Midterm 02 (Practice)

Multiple Choices Questions (8 pts)

1. (2 pts) Which of the following statements is true of testbench?

• a. A testbench consists of one main element named a module.
• b. A testbench provides a sequence of input values to test a module.
• c. A testbench is a module with inputs and outputs.
• d. A testbench creates an instance of a module named with the extension ‘’#tb’’.

• b.

2. (2 pts) The testbench for the given Verilog code snippet generates the waveform shown in the figure. Which of the following statements holds true in this case?

• a. y_tb is set to 1 at 30 ns.
• b. y_tb after 30 ns retains a value of 0 until y_tb is assigned a new value.
• c. b_tb is set to 1 at 50 ns.
• d. b_tb after 30 ns retains a value of 0 until b_tb is assigned a new value.

`timescale 1 ns/ 1 ns
module SetTimer (a, b, y);
   input a, b; 
   output reg y;


   always @ (a, b) begin
      y = a & b;
   end
endmodule


module Testbench ();
   reg a_tb, b_tb;
   wire y_tb;
   SetTimer SetTimer_tb (a_tb, b_tb, y_tb);
 
   Initial begin
      a_tb = 0;
      b_tb = 0;
      #20 b_tb = 1;
      #10 a_tb = 1;
      b_tb = 0;
      #10 a_tb = 0;
      #10 a_tb = 1;
    end
endmodule

• d.

3. (2 pts) The given FSM has input b, output z, and starts in state m. What is the FSM’s resulting output and state if on the clock’s rising edge b is 0?

• a. z = 0, state = m
• b. z = 1, state = m
• c. z = 0, state = n
• d. z = 1, state = n

• c.

4. (2 pts) When implementing the FSM as a controller, how many outputs does the combinational logic block require?

• a. 2
• b. 3
• c. 4
• d. 6

• c.

Short-Answer Questions (40 pts)

1. (5 pts) Compare the behavior of D latch and D flip-flop devices by completing the timing diagram in Figure below. Provide a brief explanation of the behavior of each device. Assume each device initially stores a 0.

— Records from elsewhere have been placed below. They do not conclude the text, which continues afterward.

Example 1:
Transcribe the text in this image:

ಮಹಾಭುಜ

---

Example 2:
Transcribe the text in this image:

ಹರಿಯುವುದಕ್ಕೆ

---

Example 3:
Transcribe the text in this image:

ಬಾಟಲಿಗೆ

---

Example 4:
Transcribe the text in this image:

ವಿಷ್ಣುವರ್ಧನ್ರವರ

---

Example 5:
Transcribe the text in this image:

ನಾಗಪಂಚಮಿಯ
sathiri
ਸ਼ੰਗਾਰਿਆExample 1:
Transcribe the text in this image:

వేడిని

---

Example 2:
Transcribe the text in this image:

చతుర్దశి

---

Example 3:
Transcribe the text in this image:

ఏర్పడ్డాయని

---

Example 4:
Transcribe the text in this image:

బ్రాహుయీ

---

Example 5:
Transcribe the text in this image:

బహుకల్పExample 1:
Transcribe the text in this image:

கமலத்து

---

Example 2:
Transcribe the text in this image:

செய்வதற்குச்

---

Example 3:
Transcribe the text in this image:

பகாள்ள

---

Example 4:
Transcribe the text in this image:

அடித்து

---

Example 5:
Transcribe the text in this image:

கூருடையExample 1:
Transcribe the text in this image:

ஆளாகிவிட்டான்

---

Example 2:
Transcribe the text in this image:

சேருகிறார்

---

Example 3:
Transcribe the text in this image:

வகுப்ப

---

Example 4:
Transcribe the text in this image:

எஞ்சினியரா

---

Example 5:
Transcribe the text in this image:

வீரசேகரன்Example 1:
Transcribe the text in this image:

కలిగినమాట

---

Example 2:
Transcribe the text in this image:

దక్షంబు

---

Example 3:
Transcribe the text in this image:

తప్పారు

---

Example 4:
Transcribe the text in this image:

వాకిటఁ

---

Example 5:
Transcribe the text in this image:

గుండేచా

2. (5 pts) Draw a state diagram for an FSM with no inputs and three outputs x, y, and z. xyzshould always exhibit the following sequence: 000, 001, 010, 100, repeat. The output should change only on a rising clock edge. Make 000 the initial state.

3. (5 pts) Trace the behavior of an 8-bit parallel load register with 8-bit input I, 8-bit output Q, load control input ld, and synchronous clear input clr by completing the timing diagram in the figure below.

4. (5 pts) Draw the gate level design of a 1-bit full adder. Draw the schematic of a 8-bit carry-ripple adder using eight 1-bit full adders. Assuming AND gates have a delay of 2 ns, OR gates have a delay of 1 ns, and XOR gates have a delay of 3 ns, compute the longest time required to add two numbers using an 8-bit carry-ripple adder.

From the illustration above, we see that both the FA and HA have a maximum gate delay of 3 ns. Therefore, 8 adders * 3 ns/adder = 24 ns is required for an 8-bit carryripple adder to ensure a correct sum is on the adder’s output.

An answer of 23 ns is also acceptable since the carry out of a half-adder will be correct after 2 ns, not 3 ns, and a half-adder may be used for adding the first pair of bits (least significant bits) if the 8-bit adder has no carry-in.

5. (5 pts) Use magnitude comparators and logic to design a circuit that computes the minimum of three 8-bit numbers.